Personal information
- Full name: Bernhard Walter Bentinck
- Born: 16 July 1877 South Warnborough, Hampshire, England
- Died: 27 June 1931 (aged 53) Winchester, Hampshire, England
- Batting: Right-handed
- Relations: Charles Seymour (brother-in-law)

Domestic team information
- 1900–1902: Hampshire

Career statistics
| Competition | First-class |
| Matches | 2 |
| Runs scored | 26 |
| Batting average | 6.50 |
| 100s/50s | 0/0 |
| Top score | 15 |
| Catches/stumpings | 1/– |
- Source: Cricinfo, 8 January 2010

= Bernhard Bentinck =

English cricketer

Bernhard Walter Bentinck (16 July 1877 – 27 June 1931) was an English first-class cricketer, barrister and an officer in the First World War, serving with the British Army and the newly formed Royal Air Force.

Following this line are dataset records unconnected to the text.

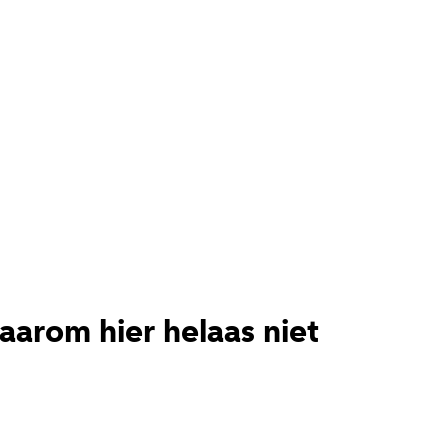
aarom hier helaas niet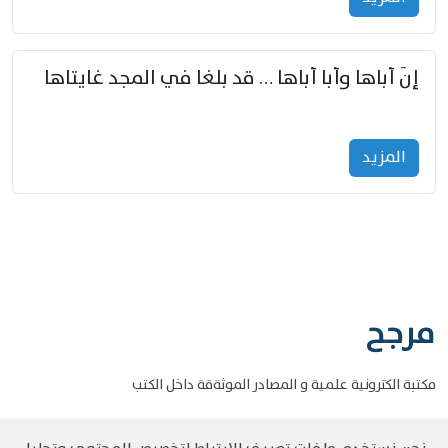
إنّ أباها وأبا أباها … قد بلغا في المجد غايتاها
المزید
مرجح
مكتبة الكترونية علمية و المصادر الموثةقة داخل الكتب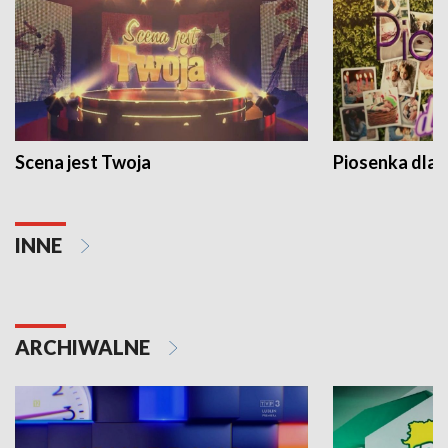
Scena jest Twoja
Piosenka dla 
INNE
ARCHIWALNE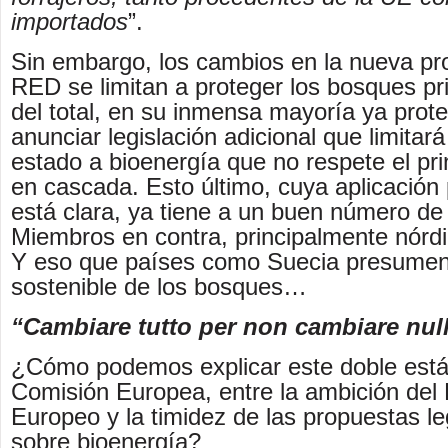
importados
”.
Sin embargo, los cambios en la nueva pr
RED se limitan a proteger los bosques p
del total, en su inmensa mayoría ya prote
anunciar legislación adicional que limitar
estado a bioenergía que no respete el pri
en cascada. Esto último, cuya aplicación 
está clara, ya tiene a un buen número d
Miembros en contra, principalmente nórdic
Y eso que países como Suecia presumen
sostenible de los bosques…
“Cambiare tutto per non cambiare nul
¿Cómo podemos explicar este doble está
Comisión Europea, entre la ambición del
Europeo y la timidez de las propuestas le
sobre bioenergía?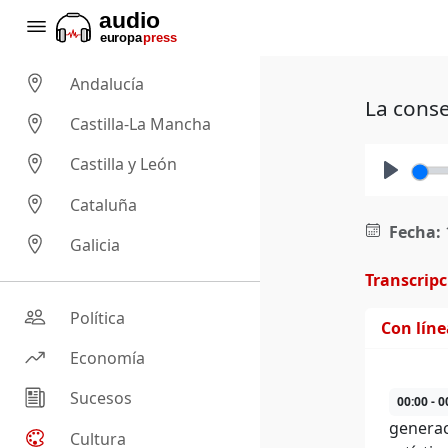
Andalucía
La conse
Castilla-La Mancha
Castilla y León
Play
Cataluña
Fecha:
Galicia
Transcrip
Política
Con lín
Economía
Sucesos
00:00 - 0
generac
Cultura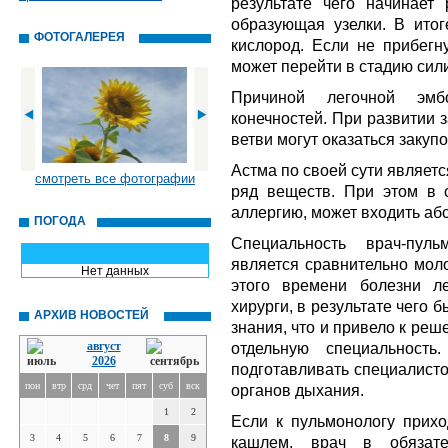
результате чего начинает 
образующая узелки. В итог
ФОТОГАЛЕРЕЯ
кислород. Если не прибегн
может перейти в стадию сил
Причиной легочной эмб
конечностей. При развитии 
ветви могут оказаться заку
Астма по своей сути являет
смотреть все фотографии
ряд веществ. При этом в 
аллергию, может входить аб
ПОГОДА
Специальность врач-пул
является сравнительно моло
Нет данных
этого времени болезни ле
хирурги, в результате чего
АРХИВ НОВОСТЕЙ
знания, что и привело к ре
август
отдельную специальность
2026
подготавливать специалист
пон
втр
срд
чет
пят
суб
вск
органов дыхания.
1
2
Если к пульмонологу прихо
3
4
5
6
7
8
9
кашлем, врач в обязате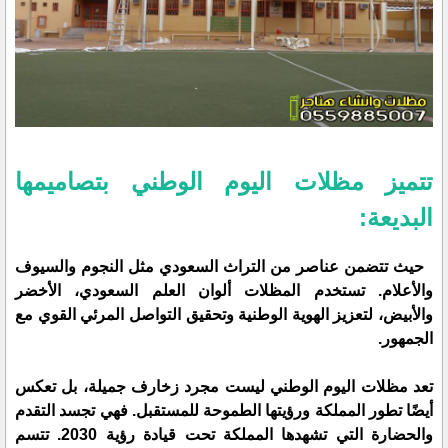
تتميز مظلات اليوم الوطني بتصاميمها
البديعة:
حيث تتضمن عناصر من التراث السعودي مثل النجوم والسيوف
والأعلام. تستخدم المظلات ألوان العلم السعودي، الأخضر
والأبيض، لتعزيز الهوية الوطنية وتحقيق التواصل المرئي القوي مع
الجمهور.
تعد مظلات اليوم الوطني ليست مجرد زخارف جميلة، بل تعكس
أيضًا تطور المملكة ورؤيتها الطموحة للمستقبل. فهي تجسد التقدم
والحضارة التي تشهدها المملكة تحت قيادة رؤية 2030. تتسم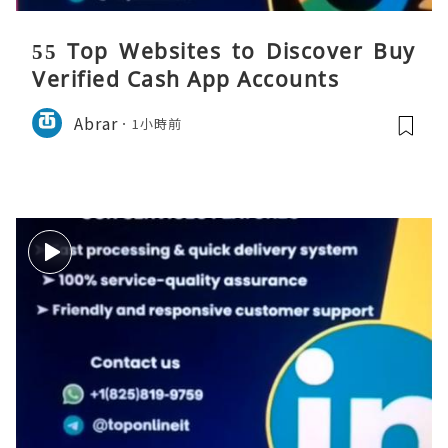
55 Top Websites to Discover Buy
Verified Cash App Accounts
Abrar
1小時前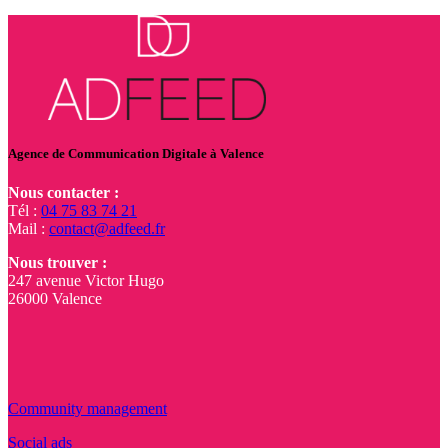
Agence de Communication Digitale à Valence
Nous contacter :
Tél :
04 75 83 74 21
Mail :
contact@adfeed.fr
Nous trouver :
247 avenue Victor Hugo
26000 Valence
Community management
Social ads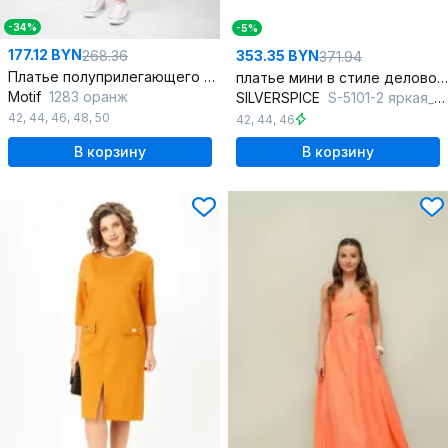
-34%
-5%
177.12 BYN
268.36
353.35 BYN
371.94
Платье полуприлегающего силуэта с открытыми плечами, летнее
платье мини в стиле деловой жакет с пуговицами
Motif
1283 оранж
SILVERSPICE
S-5101-2 яркая_морковь
42
,
44
,
46
,
48
,
50
42
,
44
,
46
В корзину
В корзину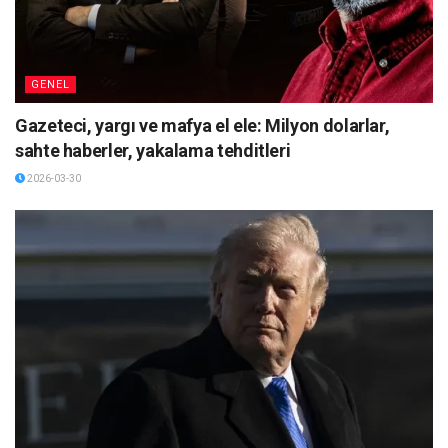
GENEL
Gazeteci, yargı ve mafya el ele: Milyon dolarlar,
sahte haberler, yakalama tehditleri
2026-03-30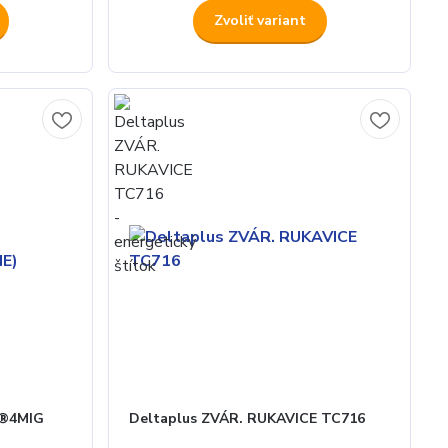
Zvoliť variant
N®4MIG
Deltaplus ZVÁR. RUKAVICE TC716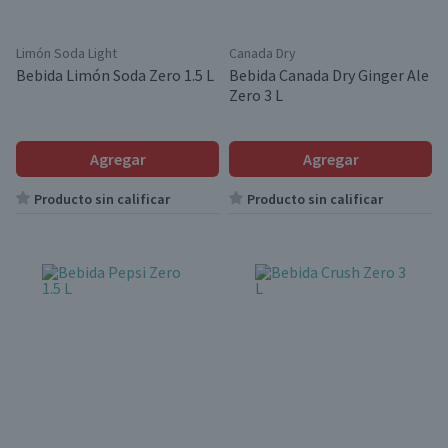
Limón Soda Light
Canada Dry
Bebida Limón Soda Zero 1.5 L
Bebida Canada Dry Ginger Ale
Zero 3 L
Agregar
Agregar
Producto sin calificar
Producto sin calificar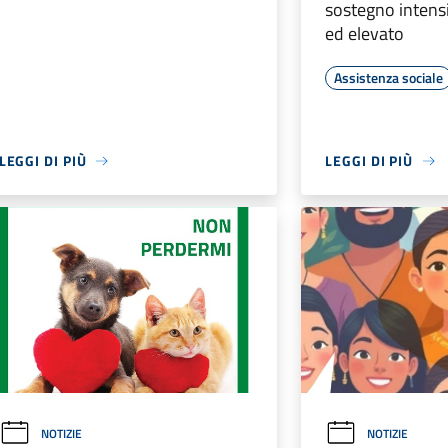
sostegno intens
ed elevato
Assistenza sociale
LEGGI DI PIÙ
LEGGI DI PIÙ
NOTIZIE
NOTIZIE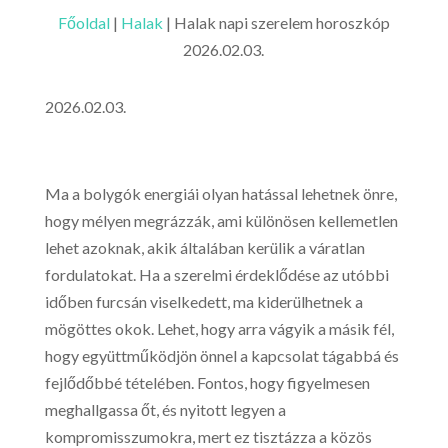
Főoldal
|
Halak
|
Halak napi szerelem horoszkóp
2026.02.03.
2026.02.03.
Ma a bolygók energiái olyan hatással lehetnek önre,
hogy mélyen megrázzák, ami különösen kellemetlen
lehet azoknak, akik általában kerülik a váratlan
fordulatokat. Ha a szerelmi érdeklődése az utóbbi
időben furcsán viselkedett, ma kiderülhetnek a
mögöttes okok. Lehet, hogy arra vágyik a másik fél,
hogy együttműködjön önnel a kapcsolat tágabbá és
fejlődőbbé tételében. Fontos, hogy figyelmesen
meghallgassa őt, és nyitott legyen a
kompromisszumokra, mert ez tisztázza a közös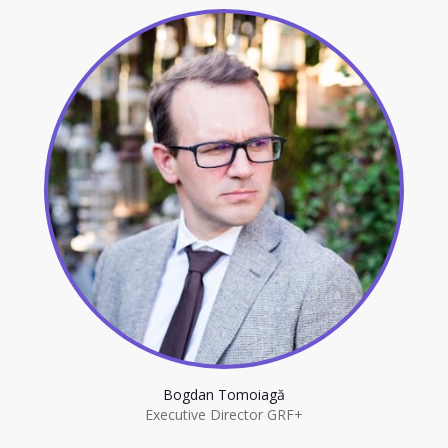
Bogdan Tomoiagă
Executive Director GRF+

The son of Walter Theodore Edward Bentinck, he was born in July 1877 at South Warnborough, Hampshire. He was educated at Winchester College, before going up to Exeter College, Oxford to study law. He played first-class cricket for Hampshire in 1900 and 1902, against Leicestershire and Surrey respectively. He had little success in his two first-class matches, scoring 26 runs with a highest score of 15. He was described by Wisden as "possessing a fine drive". He played his club cricket for Alton Cricket Club, being dismissed in unusual fashion while playing for them when he was bowled by Henry Roberts after the ball had deflected off, and killed, a swallow. A member of the Middle Temple, he was called to the bar in 1902, where he practiced on the Western Circuit. Bentinck served in the Rifle Brigade with the 13th Battalion in the First World War, being appointed a temporary lieutenant in February 1915, with appointment to the temporary rank of captain in October of the same year. He transferred to the newly formed Royal Air Force in April 1918, retaining the temporary rank of captain. His military service finished in February 1919. Bentinck died at Winchester in June 1931. His brother-in-law was Charles Seymour, a fellow first-class cricketer.